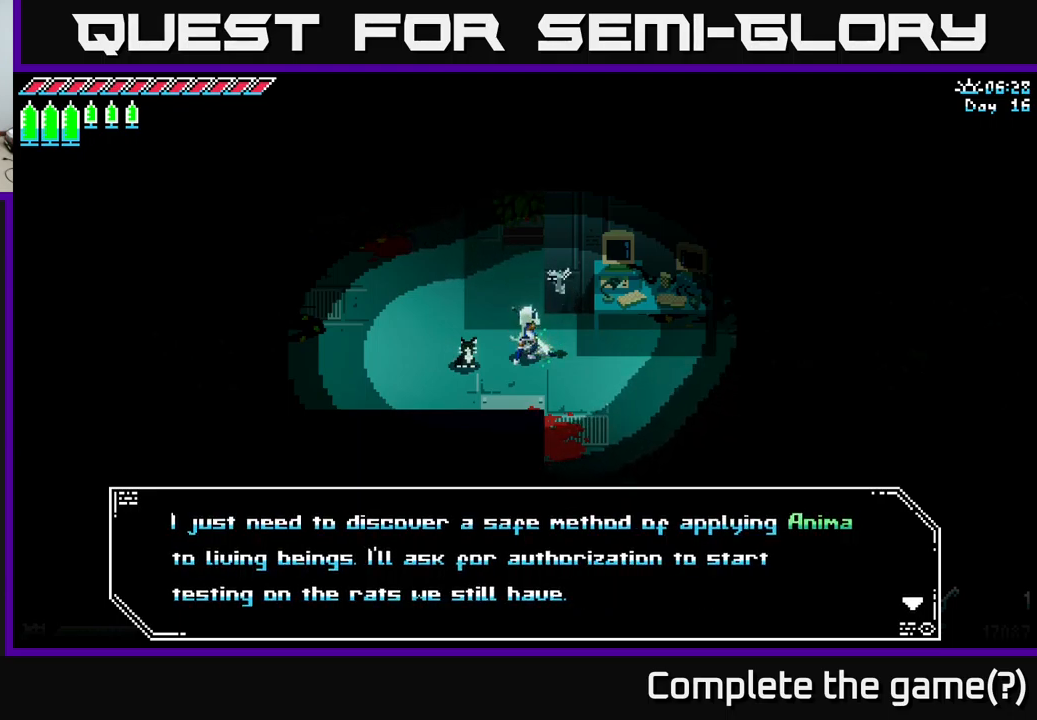
{"buttons": [], "left_stick": "center", "right_stick": "center", "events": []}
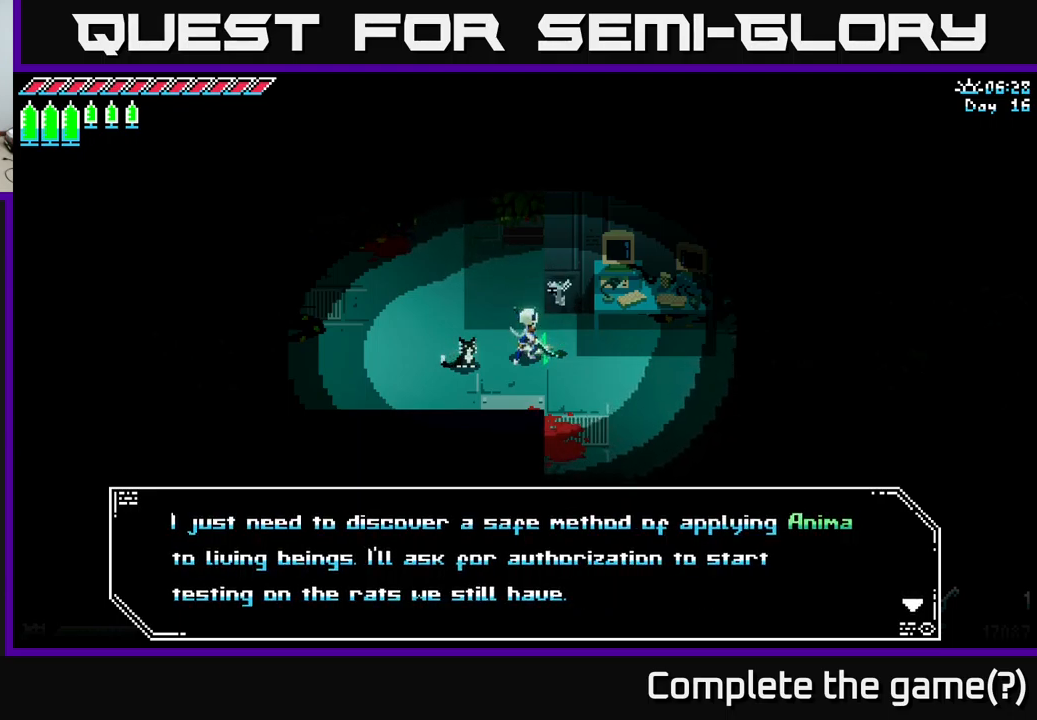
{"buttons": [], "left_stick": "center", "right_stick": "center", "events": []}
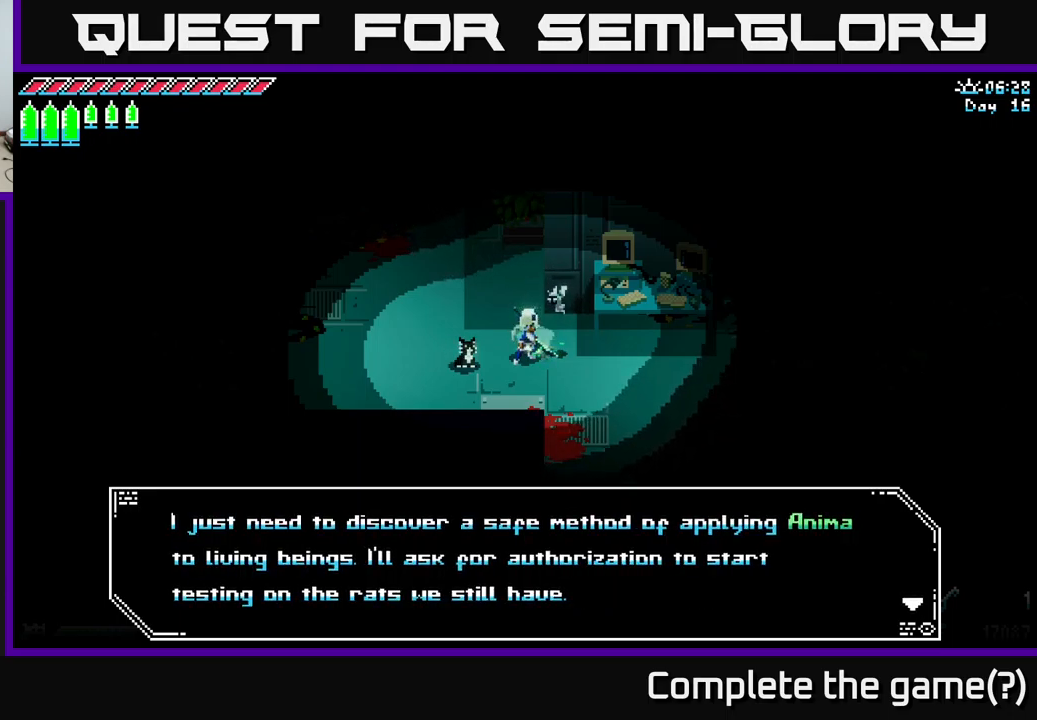
{"buttons": [], "left_stick": "center", "right_stick": "center", "events": []}
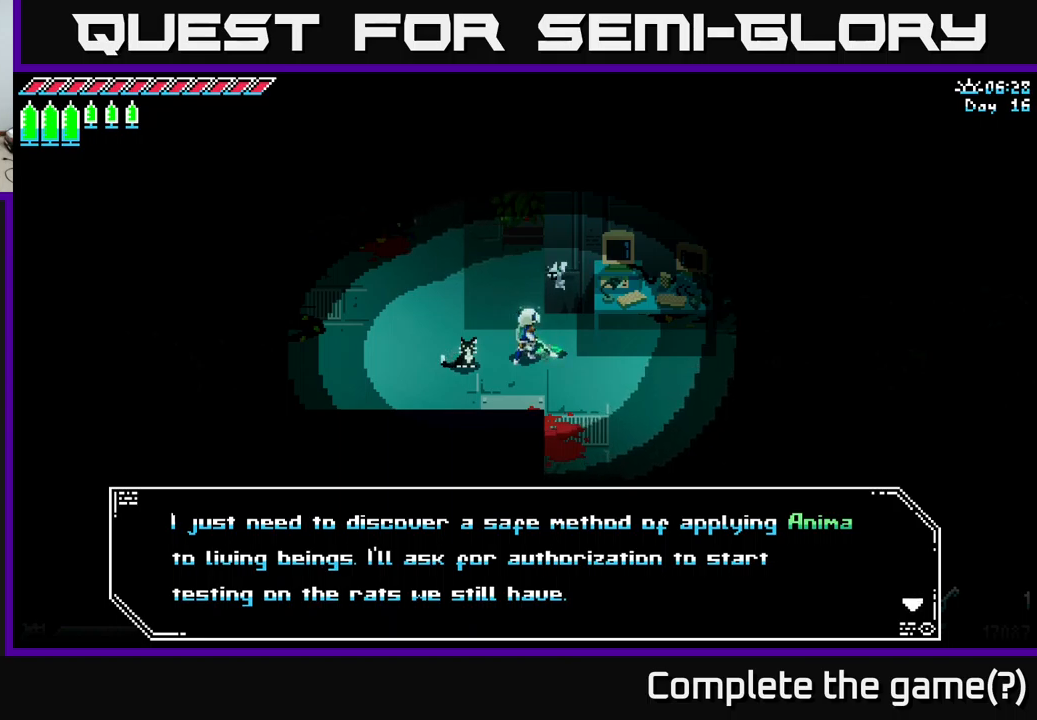
{"buttons": ["A"], "left_stick": "center", "right_stick": "center", "events": [[450, "A", "down"]]}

• **ASSIGNED TASK**:
The reply should contain every line of the material exactly, and no images.

• **OUTPUT FOR THIS TASK**:
{"buttons": [], "left_stick": "center", "right_stick": "center", "events": []}
{"buttons": [], "left_stick": "center", "right_stick": "center", "events": []}
{"buttons": [], "left_stick": "center", "right_stick": "center", "events": []}
{"buttons": ["A"], "left_stick": "center", "right_stick": "center", "events": [[450, "A", "down"]]}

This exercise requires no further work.